En el mesón pongo un individual, los cubiertos y pan, me sirvo la sopa, me voy a sentar cuando siento un ruido en las escaleras de la calle; con cuidado dejo el plato. Atravieso el comedor y la sala, me asomo por el hueco de la escalera, no hay nada. Regreso a la cocina. El corazón se me detiene, delante de la olla, con el cucharón en la mano, está Juanita.

–La sopa se ve rica ¿Me alcanzas un plato?

–Llamaré a la policía –hice el ademán de sacar el celular del bolsillo.

–¿Buscas esto? –me muestra el celular que yo había dejado en el mesón– ¿Vives solo? Eso me alegra, porque quiere decir que no me has olvidado.

–¿Qué pasó? –pregunta tonta, no sé si es el miedo o para ganar tiempo.

–Es muy fácil crear una distracción y escapar si todo ha sido planeado. Llegar aquí un juego de niños.

–Tienes que irte. Este será el primer lugar en donde te van a buscar.

–ja…ja…ja... ¿Crees que eso me importa? Después de todo lo que he hecho para estar contigo. Me mira coqueta, sensual.

Me le acerco lentamente, mi indiferencia la enfurece. Cuando estoy a su lado me golpea con el cucharón. Vuelco la olla con lo que quedó de sopa encima de ella ; ni la siente. Me quedo quieto pensando que el silencio y la pasividad podrían calmarla. Su cólera es tan grande que supera todo. Por primera vez veo odio en sus ojos verdes. Un odio inmanente, patológico. Se ha transformado en un ser oscuro, resentido y lleno de dolor.

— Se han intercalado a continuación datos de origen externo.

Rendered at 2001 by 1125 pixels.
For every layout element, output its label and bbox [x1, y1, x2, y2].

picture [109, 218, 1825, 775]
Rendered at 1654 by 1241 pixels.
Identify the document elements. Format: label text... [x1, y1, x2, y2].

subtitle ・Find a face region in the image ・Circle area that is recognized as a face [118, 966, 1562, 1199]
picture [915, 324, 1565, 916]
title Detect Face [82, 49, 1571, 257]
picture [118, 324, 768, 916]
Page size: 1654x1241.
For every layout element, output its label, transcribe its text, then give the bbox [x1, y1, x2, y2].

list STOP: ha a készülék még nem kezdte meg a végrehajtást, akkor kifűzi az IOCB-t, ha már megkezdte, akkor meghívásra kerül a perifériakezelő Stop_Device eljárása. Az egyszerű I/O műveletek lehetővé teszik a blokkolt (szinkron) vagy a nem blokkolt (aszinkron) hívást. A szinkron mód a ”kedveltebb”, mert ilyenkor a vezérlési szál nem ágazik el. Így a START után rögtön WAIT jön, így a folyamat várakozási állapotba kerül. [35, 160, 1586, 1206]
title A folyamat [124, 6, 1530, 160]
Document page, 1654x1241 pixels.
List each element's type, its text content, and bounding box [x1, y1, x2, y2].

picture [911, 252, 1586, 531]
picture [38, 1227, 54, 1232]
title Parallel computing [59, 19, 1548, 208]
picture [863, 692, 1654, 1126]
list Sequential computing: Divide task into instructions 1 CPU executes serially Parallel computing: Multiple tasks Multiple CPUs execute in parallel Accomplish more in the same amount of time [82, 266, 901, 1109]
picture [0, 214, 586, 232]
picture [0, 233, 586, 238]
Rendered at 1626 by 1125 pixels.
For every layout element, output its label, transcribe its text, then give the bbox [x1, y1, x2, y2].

Pasan solo unos segundos, me ataca, hay tanta fuerza que pierdo el equilibrio, rodamos los dos por el suelo. Debo levantarme, correr, pero lo que siento en este instante es una angustia aprisionada en mi pecho, rabia de años. Esta impresión de que soy débil, de que tengo que cambiar. No más huir. Hubo más dolor en la derrota, en el fracaso de mi matrimonio, que en la garganta manando sangre cuando me atacó en la cafetería. No puedo dejar que se repita.

Del ser alegre, bohemio no queda nada. Ahora soy un animal perseguido. Es hora de decir ¡basta! Nos abrazamos, quiero sujetarla. Con la rodilla me da un golpe bajo, la suelto. Ella escapa. Se para y toma un cuchillo que se está secando en el escurridor de platos. Quiero arrebátaselo, me empuja y doy sobre una de las sillas. Me patea y la tomo por la pantorrilla, la arrastro conmigo. Logra cortarme el brazo, pero de un manotazo le quito el cuchillo que vuela por los aires.

No hay palabras, solo en el ambiente el jadeo de ambos. Se sienta a horcajadas sobre mis caderas, sus muslos aprietan los míos. El largo cabello rubio cae en mi cara; tiro de él con fuerza y logro desmontarla. Me alcanza a pegar en la cabeza con un tacón de su bota. Ya hemos perdido el control los dos, es una lucha sin cuartel en la que ella ganó. Seguramente a estas horas estará bien lejos, en cambio yo no puedo moverme y solo me queda esperar a que venga la policía o la señora de la limpieza.